As shown in that Figure, by moving the reamer towards the neutral
point, the overall torque performance of the system may be
improved.
[0146] In FIG. 17, the effect on rate of penetration for the reamer
was simulated as a function of distance from the bit. As can be
seen in the figure, the highest rate of penetration was achieved
when positioning the reamer at the neutral point.

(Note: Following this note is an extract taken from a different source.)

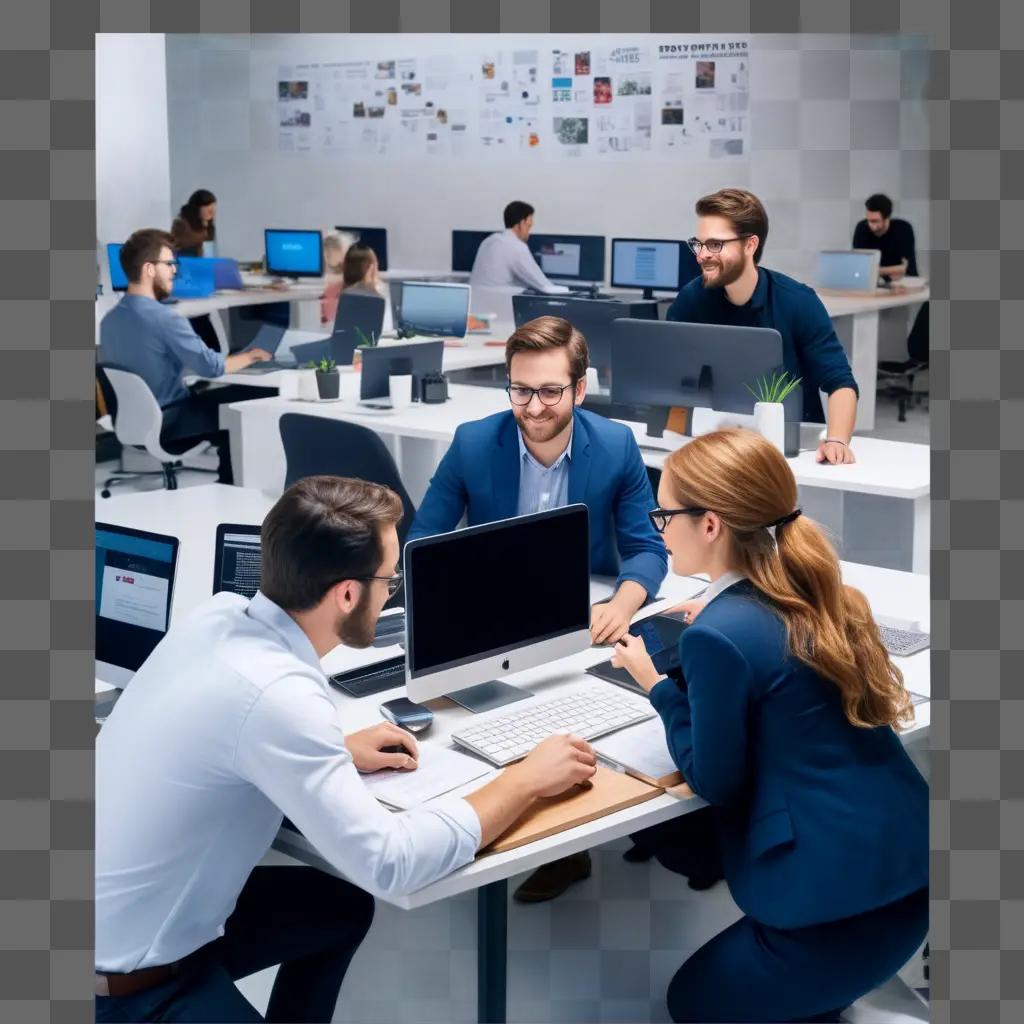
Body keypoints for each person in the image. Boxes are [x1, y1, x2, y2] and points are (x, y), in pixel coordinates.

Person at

[0147] In FIG. 18, the bending moment at the MWD tool (which is
located at 52 feet) is simulated as function of reamer location. As
can be seen in the figure the bending moments are relatively lower
and more constant when the reamer is located at 161 feet when
compared with positions closer to the drill bit. Thus, location of
the reamer may also effect secondary components, not just secondary
and primary cutting structures. Embodiments disclosed herein may be
used to model the effect of reamer (or other cutting structures) on
secondary components such as motors, MWD tools, LWD tools, sampling
probes, or other components known to those having ordinary skill in
the art.
[0148] Thus, embodiments of the present invention provide
techniques for locating secondary cutting structures in a drill
string. In selected embodiments a secondary cutting structure may
comprise a reamer. The reamer may be located at the neutral point,
within 5 feet of the neutral point, within 10 feet of the neutral
point, within 20 feet of the neutral point, within 30 feet of the
neutral point, within 50 feet of the neutral point, within 60 feet
of the neutral point, or within 100 feet of the neutral point,
depending on the selected embodiment.
[0149] Specifically, selected embodiments involve determining
(whether by calculating or by other means) a neutral point of a
drilling system, and positioning a secondary cutting structure
adjacent to the neutral point of the drilling system.
[0150] While the invention has been described with respect to a
limited number of embodiments, those skilled in the art, having
benefit of this disclosure, will appreciate that other embodiments
can be devised which do not depart from the scope of the invention
as disclosed herein. Accordingly, the scope of the invention should
be limited only by the attached claims.